GRINDERMAN: Grinderman


Blues triturado, rock pasado por la tourmix deconstructiva de la mente atormentada de un trovador eléctrico de vuelta ya de todas las piruetas estéticas imaginables. Este disco es un puñetazo, a lo mejor dos: suena como una apisonadora fatigando una avenida de bonsais, como un tren descarrilando sobre un campo de fresas, como un ejército de espartanos que Leónidas condujera hacia el escaparate de una tienda de porcelana del siglo XVIII. Y encima Nick Cave, el vate psicodélico, canta como nunca y se rodea de un grupo absolutamente incendiario de músicos aleccionados para la ocasión, convencidos de que la música debe aspirar a sacudir conciencias y remover, por el camino, sagradas estructuras melódicas, conceptos anclados en la historia con aspecto de no parecer cambiar en siglos.

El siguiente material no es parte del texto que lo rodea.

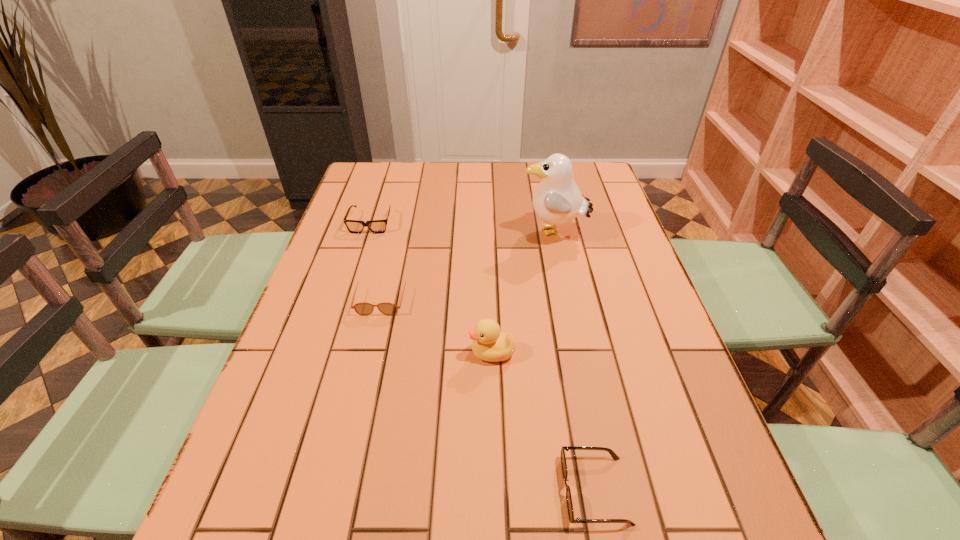
Identify the location of vacant area located on the face of the fourth farthest object. (407, 353).

Where is `free location located 0.270m on the face of the fourth farthest object`? This screenshot has height=540, width=960. free location located 0.270m on the face of the fourth farthest object is located at coordinates (349, 353).

Image resolution: width=960 pixels, height=540 pixels. Find the location of `free space located 0.240m on the face of the fourth farthest object`. free space located 0.240m on the face of the fourth farthest object is located at coordinates (363, 353).

Identify the location of free region located 0.170m on the front-facing side of the farthest sunglasses. (355, 272).

At what (x,y) coordinates should I click in order to perform the action: click on vacant area situated 0.260m on the front-facing side of the third farthest object. Please return your answer as a coordinate pair (x, y). Looking at the image, I should click on (355, 410).

Image resolution: width=960 pixels, height=540 pixels. In order to click on free location located on the front-facing side of the rightmost sunglasses in this screenshot , I will do `click(386, 490)`.

At what (x,y) coordinates should I click in order to perform the action: click on vacant space positioned on the front-facing side of the rightmost sunglasses. Please return your answer as a coordinate pair (x, y). The image size is (960, 540). Looking at the image, I should click on (374, 490).

Locate an element on the screen. vacant area situated on the front-facing side of the rightmost sunglasses is located at coordinates (409, 490).

Identify the location of object located in the near edge section of the desktop. (563, 459).

Locate an element on the screen. object that is at the right edge is located at coordinates (557, 200).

La música del siglo XXI va por estos derroteros: por el desasosiego, por el desencanto y por la oscuridad. Son los signos de los tiempos, como decía Prince. Las canciones de Grinderman son vocacionalmente transgresoras: no se queda uno parado, mirando el paisaje, asimilando la belleza de las corcheas y las martillazos. Hay como una obligación de soplar y reconocer que la experiencia es, por lo menos, educativa. No pussy blues es un trallazo, un disparo al cerebro con orificio de salida. Get it on, la pieza de apertura, es un viaje hipnótico al sustrato más cavernícola del rock. Tiempos medios de aparente delicadeza como Man on the moon reconocen al crooner afectado, al hombre sensible que mora dentro.
Lejos de sus Bad Seeds, a los que ha prometido pronto regreso, Nick Cave crea este Grinderman ( banda y disco ) para distender un poco los atrofiados músculos de las últimas experiencias sonoras, más intimistas, más complejas en su textura. Aquí priman los sonidos tabernarios, expelidos por una máquina magníficamente engrasado de blues-rock industrial, ajeno a cursilerías, destinado a poner en órbita oídos perezosos y, en el viaje, apreciar la belleza del mundo desde la áspera atalaya de un genio.Violínes eléctricos, guitarras desesperadas, baterías simplemente contundentes, melodías casi cogidas de los primitivos Birthday Party que Cave creó en su salvaje arranque en la farándula del rock.Un disco a considerar, un capricho, si quieren, digno de figurar en una posible antología de los mejores discos del año. Y quedan meses para que finiquite.



2 comentarios:

Biby Cletus dijo...

Nice post, its a really cool blog that you have here, keep up the good work, will be back.

Warm Regards

Biby Cletus - Blog

EMILIO CALVO DE MORA dijo...

THANKS FOR VISITING MY PAGE. I' VE BEEN WATCHING YOURS TOO. GOOD WORK, INDEED.